(Task list):
1. Copy the stretch of the Zimbabwe court report from "Ummm ... no." through "you not say?".
2. Answer these questions from the Zimbabwe court report:
(a) How old is Sunday Moyo?
(b) How much did he say he had paid?
(c) In what year was the earlier post about the bicycle case written?

>> Begin Text excerpt

October 26, 2011.
A Zimbabwean man has told a court that he hired a prostitute who during the night transformed into a donkey, and that he is now "seriously in love" with the animal, according to state media.
"I think I am also a donkey. I do not know what happened when I left the bar, but I am seriously in love with (the) donkey," Sunday Moyo told the court, according to The Herald newspaper.
Photo: ALAMY) ( |
Moyo, 28, was arrested in the town of Zvishavane, about 185 miles south of the capital Harare on Sunday.
He said he had paid $25 for a prostitute, and was surprised Sunday morning when he heard people accusing him of having sex with a donkey.
Moyo has been charged with bestiality and remanded in custody. The court has ordered him to undergo a mental examination, The Herald said.
*****
Comment: I know you thinking that what will follow is a race analysis and a finger pointed at the Telegraph for reducing its Africa coverage to the above buffoonery.
Ummm ... no. Not today. I need to play (well that too but let's just call it play dammit ;0)
OK, so let me remind you of a post I wrote in 2007 when the same Telegraph reported that a Briton who was found guilty of having sex with a bicycle.
Yeah your ass read that right. See my brilliant coverage here.
Now mind you the Telegraph did not say what kind of bicycle the man was f*cking. That is just sloppy journalism would you not say?
I'm kinda partial to old skool off-road big wheel bicycles myself but there is no lust. Well not yet.

>> End Text excerpt
>> Begin Data listing

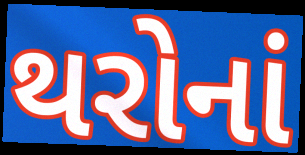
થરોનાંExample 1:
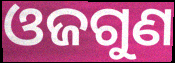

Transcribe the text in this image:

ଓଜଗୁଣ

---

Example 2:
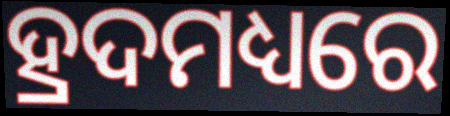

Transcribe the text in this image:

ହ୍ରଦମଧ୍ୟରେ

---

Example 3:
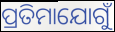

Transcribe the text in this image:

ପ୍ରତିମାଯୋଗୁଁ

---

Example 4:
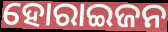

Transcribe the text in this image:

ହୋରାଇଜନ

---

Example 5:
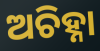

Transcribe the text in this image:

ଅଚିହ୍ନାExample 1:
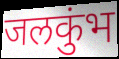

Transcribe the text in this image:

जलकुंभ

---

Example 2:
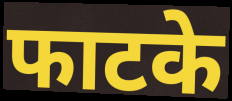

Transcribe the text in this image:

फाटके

>> End Data listing
>> Begin Data listing

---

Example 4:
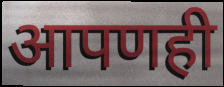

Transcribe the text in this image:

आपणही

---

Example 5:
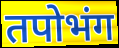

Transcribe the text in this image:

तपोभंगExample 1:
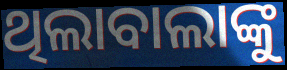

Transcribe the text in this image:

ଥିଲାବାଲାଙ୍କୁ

>> End Data listing

(Responses):
1.
Ummm ... no. Not today. I need to play (well that too but let's just call it play dammit ;0)
OK, so let me remind you of a post I wrote in 2007 when the same Telegraph reported that a Briton who was found guilty of having sex with a bicycle.
Yeah your ass read that right. See my brilliant coverage here.
Now mind you the Telegraph did not say what kind of bicycle the man was f*cking. That is just sloppy journalism would you not say?

2.
(a) 28
(b) $25
(c) 2007